Reduce first-token latency

“First-token latency” is the time between sending a message and starting to see output. It has two components:

  1. Cold-start — binary download, model load, session creation. Happens once per AsposeLLMApi instance.
  2. Per-message — prompt tokenization, KV cache prefill, first-token generation.

Both can be reduced.

Warm up at startup

The first AsposeLLMApi.Create call is slow:

  • First ever: downloads binaries + model (100-500 MB + 2-15 GB). Several minutes.
  • Cached: model load only. 5-30 seconds.

Do it during application startup, not on the first user request.
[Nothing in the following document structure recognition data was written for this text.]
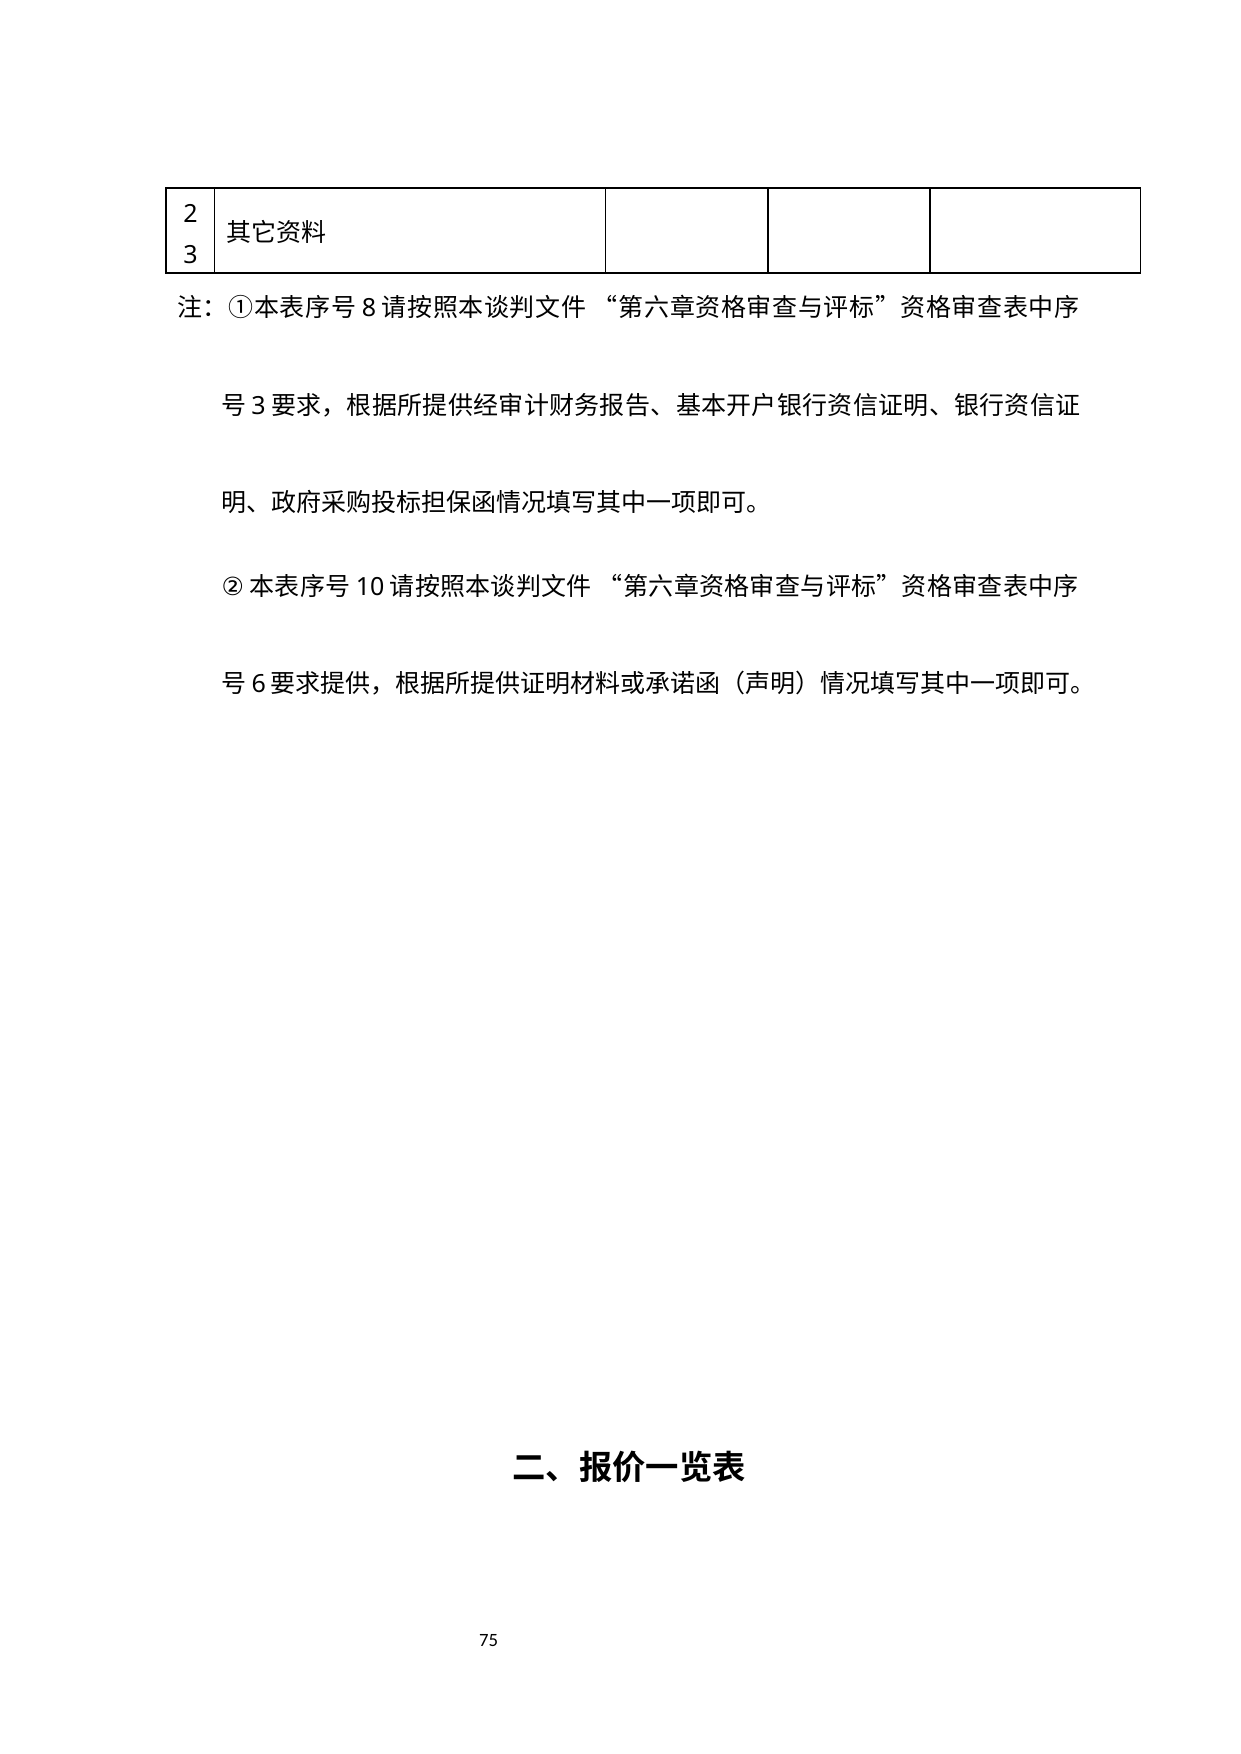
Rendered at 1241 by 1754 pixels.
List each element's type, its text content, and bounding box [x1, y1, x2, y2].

table_cell 23 [167, 189, 214, 272]
table_cell [769, 189, 929, 272]
text 注：①本表序号8请按照本谈判文件 “第六章资格审查与评标”资格审查表中序号3要求，根据所提供经审计财务报告、基本开户银行资信证明、银行资信证明、政府采购投标担保函情况填写其中一项即可。 [177, 274, 1081, 533]
text 二、报价一览表 [177, 1432, 1081, 1497]
table_cell [606, 189, 767, 272]
table_cell [931, 189, 1140, 272]
text ②本表序号10请按照本谈判文件 “第六章资格审查与评标”资格审查表中序号6要求提供，根据所提供证明材料或承诺函（声明）情况填写其中一项即可。 [221, 552, 1081, 714]
table_cell 其它资料 [215, 189, 605, 272]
// At application startup:
var license = new Aspose.LLM.License();
license.SetLicense("Aspose.LLM.lic");

var preset = new Qwen25Preset();
preset.EngineParameters.EnableDebugLogging = false;

var api = AsposeLLMApi.Create(preset); // slow the first time

In ASP.NET Core, warm up from ApplicationStarted:

app.Lifetime.ApplicationStarted.Register(() =>
{
    _ = app.Services.GetRequiredService<Engine>(); // triggers model load
});

In a Worker Service, do it inside ExecuteAsync before entering the main loop.

Pre-create a session

Starting a session takes tens to hundreds of milliseconds. For a chat server that processes user requests, create a session before the first request arrives:

string warmupSessionId = await api.StartNewChatAsync();
await api.SendMessageToSessionAsync(warmupSessionId, "ping");
// Keep this session; the engine is now fully warm.

Shorten system prompts

Every new session tokenizes and evaluates the system prompt before the first user turn. A 500-token system prompt costs hundreds of milliseconds on CPU, tens on GPU. Keep system prompts short.
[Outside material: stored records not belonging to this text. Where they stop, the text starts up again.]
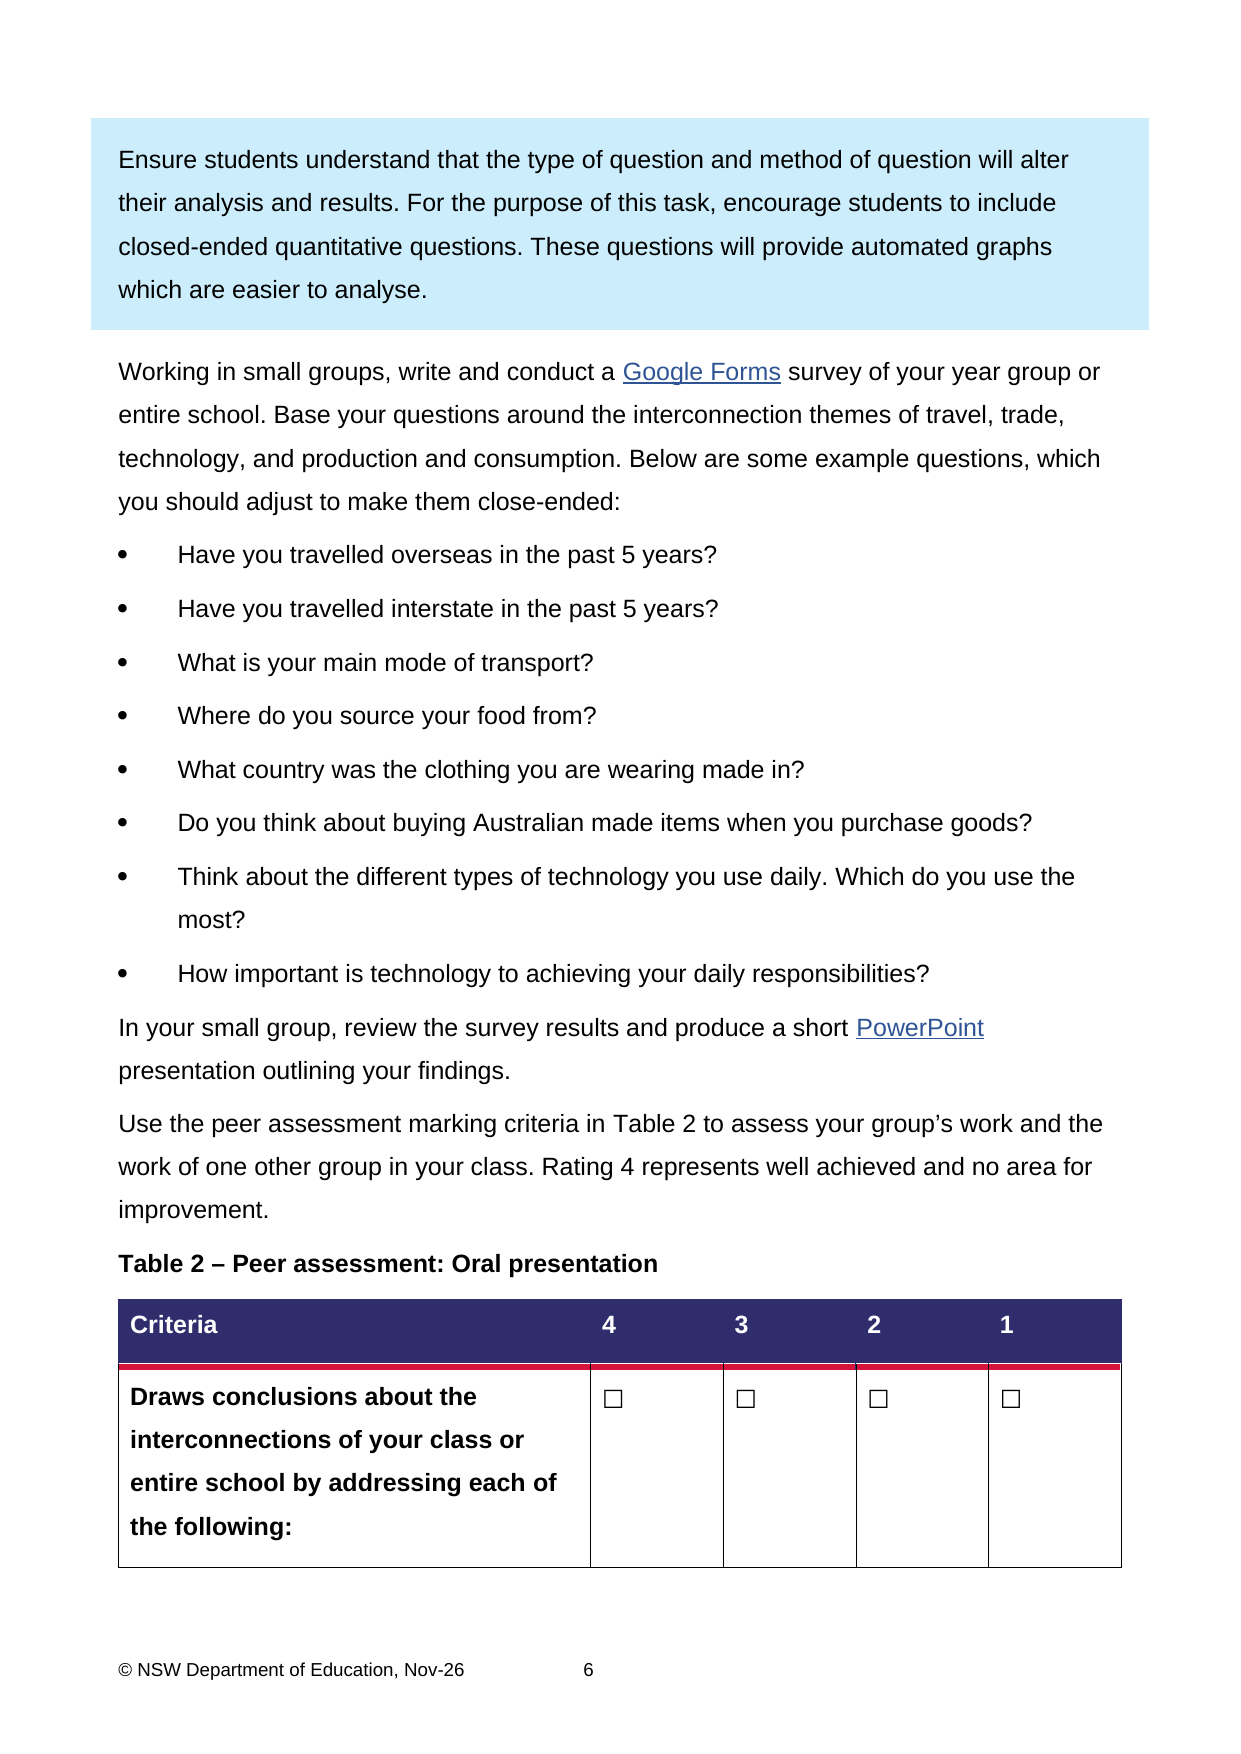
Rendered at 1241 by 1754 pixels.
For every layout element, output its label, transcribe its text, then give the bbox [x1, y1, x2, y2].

list What is your main mode of transport? [118, 647, 1122, 676]
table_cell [119, 1370, 590, 1567]
table_header 2 [856, 1300, 988, 1363]
list How important is technology to achieving your daily responsibilities? [118, 959, 1122, 988]
list Think about the different types of technology you use daily. Which do you use the most? [118, 862, 1122, 934]
list Do you think about buying Australian made items when you purchase goods? [118, 808, 1122, 837]
list What country was the clothing you are wearing made in? [118, 755, 1122, 784]
table_header Criteria [119, 1300, 590, 1363]
table_header 3 [724, 1300, 855, 1363]
text Ensure students understand that the type of question and method of question will alter their analysis and results. For the purpose of this task, encourage students to include closed-ended quantitative questions. These questions will provide automated graphs which are easier to analyse. [97, 124, 1143, 324]
table_header 4 [591, 1300, 723, 1363]
list Have you travelled overseas in the past 5 years? [118, 540, 1122, 569]
list Have you travelled interstate in the past 5 years? [118, 594, 1122, 623]
table_header 1 [989, 1300, 1121, 1363]
list Where do you source your food from? [118, 701, 1122, 730]
text Working in small groups, write and conduct a Google Forms survey of your year group or entire school. Base your questions around the interconnection themes of travel, trade, technology, and production and consumption. Below are some example questions, which you should adjust to make them close-ended: [118, 357, 1122, 515]
text Table 2 – Peer assessment: Oral presentation [118, 1249, 1122, 1278]
text In your small group, review the survey results and produce a short PowerPoint presentation outlining your findings. [118, 1012, 1122, 1084]
text Use the peer assessment marking criteria in Table 2 to assess your group’s work and the work of one other group in your class. Rating 4 represents well achieved and no area for improvement. [118, 1109, 1122, 1224]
// 50 tokens — fast first-turn.
preset.ChatParameters.SystemPrompt = "You are a concise assistant. Answer briefly.";

// 500 tokens of preamble — slow.
// preset.ChatParameters.SystemPrompt = "<long preamble with many instructions and examples>";

If you need extensive priming, use ChatParameters.History with a few-shot example set — the examples are tokenized once per session creation and cached across turns.

Size NBatch correctly

ContextParameters.NBatch controls how many tokens the engine processes per llama_decode call during prompt ingestion. Larger NBatch is faster as long as it fits in memory.

// Built-in presets typically set NBatch = 2048. For prompt-heavy scenarios:
preset.ContextParameters.NBatch = 4096;
preset.ContextParameters.NUbatch = 4096;

Too large, and you blow VRAM budgets; too small, and prompt prefill is slow. Tune on your hardware.

Enable flash attention

Flash attention improves prefill time dramatically on long prompts:

preset.ContextParameters.FlashAttentionMode = FlashAttentionType.Enabled;

Always enable when supported.

Keep sessions alive

Reuse sessions across requests instead of creating a fresh one each time. Session creation costs prefill time; reusing amortizes it across turns.

In HTTP hosts, map user IDs to session IDs — see Multiple concurrent sessions.

Pre-populate binary and model caches

In offline or container deployments, download binaries and models on the build machine; ship them with your image. The runtime host skips the multi-minute initial download.

See Offline deployment.

Measure

var totalSw = System.Diagnostics.Stopwatch.StartNew();
using var api = AsposeLLMApi.Create(preset);
Console.WriteLine($"Create: {totalSw.Elapsed}");

var firstSw = System.Diagnostics.Stopwatch.StartNew();
string reply = await api.SendMessageAsync("Say hello.");
Console.WriteLine($"First message: {firstSw.Elapsed}");

var secondSw = System.Diagnostics.Stopwatch.StartNew();
string reply2 = await api.SendMessageAsync("Say hello again.");
Console.WriteLine($"Second message: {secondSw.Elapsed}");

The second message is noticeably faster than the first — session is already warm.

Typical numbers (modern GPU)

Stage Time
Create (cold, first ever) 2-10 min (download + load)
Create (cached) 5-30 s
StartNewChatAsync 50-200 ms
First token after a 100-token prompt 200-500 ms
Subsequent tokens 10-20 ms each

CPU numbers are roughly 5-10× higher for each stage.